Archive for Thursday, June 19, 2003

Pedal powered tourism

June 19, 2003

When 12-year-old Ali Wilcox and her father, Ed, were mapping out plans for the summer, they decided it would be fun to take a trip across Kansas.

They got what they wanted -- traveling from the Colorado border to the Missouri border without once stopping to fill up for gasoline.

The father-daughter team participated in the 2003 Biking Across Kansas ride June 7-14. The event is an annual ride for cyclists to travel across state powered only by their legs and motivation. Riders travel between 50 to 80 miles per day.

The ride started at the Colorado line west of Syracuse. Although they had trained in the De Soto area and around Eudora, Ed said the length of the first day kept him on edge.
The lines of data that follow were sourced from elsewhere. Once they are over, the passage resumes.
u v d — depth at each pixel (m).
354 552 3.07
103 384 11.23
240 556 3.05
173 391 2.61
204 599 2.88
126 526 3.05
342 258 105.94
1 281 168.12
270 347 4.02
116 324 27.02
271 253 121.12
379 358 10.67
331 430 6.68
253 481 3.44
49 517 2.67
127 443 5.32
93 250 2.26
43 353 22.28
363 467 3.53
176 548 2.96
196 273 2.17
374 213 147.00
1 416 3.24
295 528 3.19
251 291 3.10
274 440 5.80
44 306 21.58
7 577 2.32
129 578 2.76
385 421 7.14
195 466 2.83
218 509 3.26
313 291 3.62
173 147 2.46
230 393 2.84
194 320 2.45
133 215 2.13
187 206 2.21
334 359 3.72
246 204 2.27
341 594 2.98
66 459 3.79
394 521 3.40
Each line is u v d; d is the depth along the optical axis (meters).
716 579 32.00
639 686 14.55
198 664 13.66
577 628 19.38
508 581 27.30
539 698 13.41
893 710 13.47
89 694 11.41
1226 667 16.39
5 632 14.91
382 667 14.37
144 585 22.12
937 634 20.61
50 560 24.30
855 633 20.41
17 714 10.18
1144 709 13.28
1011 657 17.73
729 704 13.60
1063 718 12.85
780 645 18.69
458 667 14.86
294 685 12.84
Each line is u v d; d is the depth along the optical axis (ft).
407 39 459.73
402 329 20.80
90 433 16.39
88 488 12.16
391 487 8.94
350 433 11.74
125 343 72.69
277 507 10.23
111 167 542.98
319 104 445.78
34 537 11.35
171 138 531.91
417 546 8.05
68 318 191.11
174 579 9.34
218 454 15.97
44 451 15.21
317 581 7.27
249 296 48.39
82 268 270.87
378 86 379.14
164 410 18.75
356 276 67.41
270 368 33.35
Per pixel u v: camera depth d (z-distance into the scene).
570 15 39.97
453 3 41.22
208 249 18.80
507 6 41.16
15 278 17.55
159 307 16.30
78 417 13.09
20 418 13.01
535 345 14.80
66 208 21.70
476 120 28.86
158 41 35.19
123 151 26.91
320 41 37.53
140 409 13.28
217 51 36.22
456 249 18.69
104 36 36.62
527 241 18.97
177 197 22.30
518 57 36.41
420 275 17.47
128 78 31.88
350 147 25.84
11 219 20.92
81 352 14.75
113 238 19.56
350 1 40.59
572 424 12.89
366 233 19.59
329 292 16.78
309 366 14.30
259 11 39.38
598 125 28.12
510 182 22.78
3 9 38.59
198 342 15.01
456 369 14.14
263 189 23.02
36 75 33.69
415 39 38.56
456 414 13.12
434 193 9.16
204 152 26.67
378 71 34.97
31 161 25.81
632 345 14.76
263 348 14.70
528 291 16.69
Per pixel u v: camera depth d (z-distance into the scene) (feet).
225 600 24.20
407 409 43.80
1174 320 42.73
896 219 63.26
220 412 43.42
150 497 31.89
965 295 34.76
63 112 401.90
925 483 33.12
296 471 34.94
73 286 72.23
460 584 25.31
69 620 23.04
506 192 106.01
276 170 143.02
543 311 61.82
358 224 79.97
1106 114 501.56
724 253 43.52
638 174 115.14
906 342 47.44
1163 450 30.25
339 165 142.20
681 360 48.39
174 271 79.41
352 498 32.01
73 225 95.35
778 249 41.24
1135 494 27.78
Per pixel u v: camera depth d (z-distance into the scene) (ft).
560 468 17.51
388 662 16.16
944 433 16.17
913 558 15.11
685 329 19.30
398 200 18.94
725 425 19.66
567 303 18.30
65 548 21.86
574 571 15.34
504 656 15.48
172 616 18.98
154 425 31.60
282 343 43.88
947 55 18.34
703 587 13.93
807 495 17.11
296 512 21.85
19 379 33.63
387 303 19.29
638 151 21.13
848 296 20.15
"The first day when we went back to Garden City, it was about 70 miles," he said. "It was very cold and windy. That was the day I was pretty worried about. In our training we had never gone more than 55 miles."

As with all cycling on highways, the event's bikers were at risk from traffic. That, Ed said, was his biggest concern as he tried to keep an eye out for himself and his daughter.

"You have to be very conscious of what's behind you," he said. "There a long stretch where you couldn't get away from the rumble strips and there were tons of semi's going past us. That was scary."

But did the heavy traffic on a Kansas highway with vehicles zipping by at high speeds scare 12-year-old Ali?

"Not really," she said.

"I was," Ed said, laughing. "I was terrified."

Cyclists were supported by pit stops along the planned routes of the journey. Riders explored rural towns and visit ed diners, museums and other highlights of being on the road.

Ali said at times, the stops were the most enjoyable part of the experience.

"Some days it was boring because all you would see were wheat fields after wheat fields," she said. "It was smelly because of all the feedlots."

Both father and daughter said the open road left a lot of time to consider the answers to deep questions, such as:

"What's for lunch?" Ali said.

"When are we going to stop for lunch?" Ed added.

Bikers stayed mostly in school gymnasiums each night with sleeping bags, although some camped out with tents. A truck loaded with luggage hauled the items from each town, giving bikers the freedom needed to ride with few worries. They were on their own for their main meals, but the scheduled stops provided opportunities to interact with new people and see some of the highlights unique to Kansas.

Ed said one of the greatest things about the ride was that it showed his daughter a little bit more about Kansas and gave her a sense of what the world holds.

"I grew up in Minneapolis, Kan., and it's a real small town," he said. "Most of the kids around here don't have a clue about what the rest of the state is like. I think it's good to see the rest of the state and know it's not all like Johnson County."

And, he said, like any other sport, there is great fulfillment knowing what challenges you could overcome.

"I guess it's enough of a physical challenge that it's nice to know that you can do it -- or that you did it."